A localização sempre foi crucial para os discos do U2. Vocês estiveram em Fez por algumas semanas recentemente.
Sim, acabamos de voltar.
Essa é a sua mais recente aventura psicogeográfica, tentando canalizar a atmosfera de um lugar para a música?
Acho que sim. Era uma daquelas ideias que não me saíam da cabeça. O Bono sugeriu isso há um bom tempo. Ele tem muitas ideias, e muitas delas não são recebidas com muito entusiasmo. Eu provavelmente seria o mais disposto a embarcar nessa, o Adam é bem tranquilo, o Larry é difícil de convencer na maioria das vezes. Nesse caso, para surpresa de todos, o Larry logo disse: "Acho que tem potencial nisso; parece uma boa ideia".
Então conversamos com o Brian Eno e o Danny Lanois sobre a possibilidade de virem compor conosco, o que é uma novidade, e também para nossa surpresa, os dois disseram: "Sim, ótimo, adoraríamos". Então partimos para Marrocos e nos instalamos em um pequeno riad, que é como um hotel construído em torno de um pátio central, e passamos algumas semanas incríveis trabalhando com Brian e Danny.
Estávamos lá durante um festival de música sacra em Fez, então vimos artistas incríveis. É tudo aquilo que nos tira da zona de conforto, e parece que prosperamos nessa situação, onde as expectativas são completamente ignoradas e estamos lá para explorar e descobrir coisas novas.
Você pode descrever um pouco da música que ouviu lá?
Porque a música do Norte da África não acabou indo para os Estados Unidos, na verdade é como uma versão diferente da música africana. A música que chegou aos Estados Unidos veio da África Ocidental, do Mali e de lugares assim. Você ainda pode ir lá e ouvir as raízes do blues e outros sons do R&B, o estilo de guitarra do Chuck Berry, que ainda está vivo e forte, originou-se de lá.
Então, quando você vai para o Marrocos, é um conjunto completamente diferente de batidas, ritmos e ideias. Quero dizer, eles poderiam realmente reivindicar a origem de todo o fenômeno da música trance. Isso acontece lá há séculos, a percussão e o groove continuam, levando todos a uma espécie de estado de transe. E para músicos como nós, cuja exposição é principalmente à música do Reino Unido e dos Estados Unidos, é incrivelmente inspirador ouvir esse conjunto totalmente novo e diferente de raízes e influências. E também existe uma enorme variedade; não é como se fosse apenas uma coisa só, há todos os tipos de músicas folclóricas diferentes, mas todas são incrivelmente rítmicas e têm seus ritmos e sons muito distintos. Então, realmente há muito para nós aí; é uma cultura muito rica.
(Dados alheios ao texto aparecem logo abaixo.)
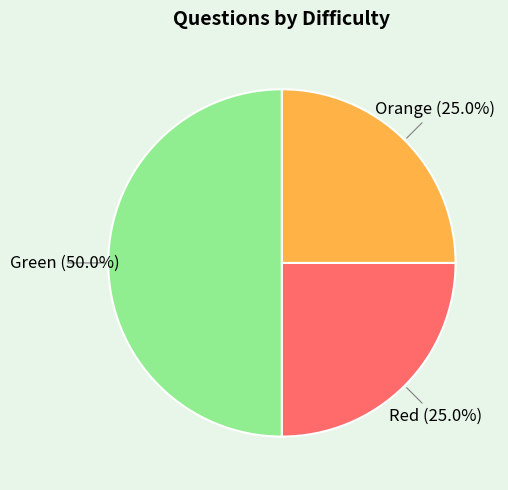

Is the sum of Green and Orange greater than half?

Yes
Estar em um ambiente estranho também fortalece a mentalidade de grupo.
Como Danny diria, qualquer lugar que nos tire de casa é uma coisa boa, na opinião dele, porque as distrações de Dublin são um problema se você está tentando se concentrar em algo.
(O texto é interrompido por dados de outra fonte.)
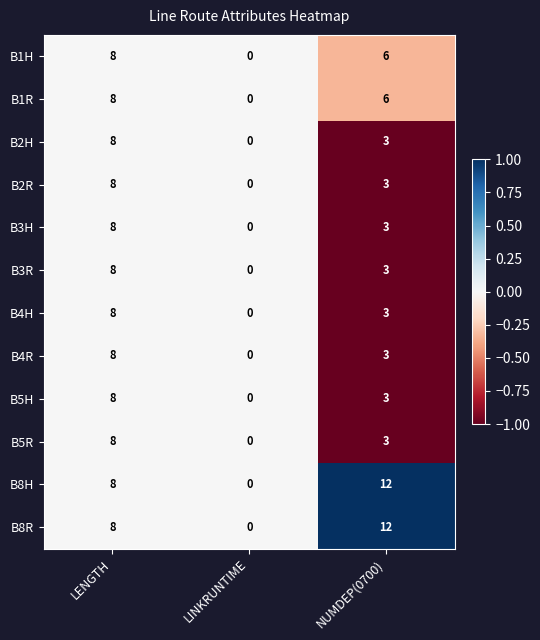

What is the spread (max minus min) of values at NUMDEP(0700)?

9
Qual a diferença de ter Brian Eno e Daniel Lanois contribuindo como músicos?
Bem, eles sempre contribuíram com a parte instrumental, então nesse sentido não é tão radical, mas acho que o fato de ser um projeto conjunto mudou um pouco o foco, e devo dizer que a química entre nós seis é extraordinária. É o quarteto, é a essência do U2, mas com um toque a mais com Brian e Danny.
Essas sessões de composição são para um álbum do U2 ou um projeto paralelo?
É um projeto do U2, e um dos luxos que nos permitimos é não ter que pensar exatamente no que será, como será finalizado ou quando será lançado. No momento, estamos curtindo tanto a ideia de fazer música por fazer música que queremos continuar assim enquanto for financeiramente possível. E claro, em algum momento teremos que sentar e dizer: "Bem, o que temos? É um disco, dois discos? Ou é um single de 12 polegadas?". E então partiremos daí.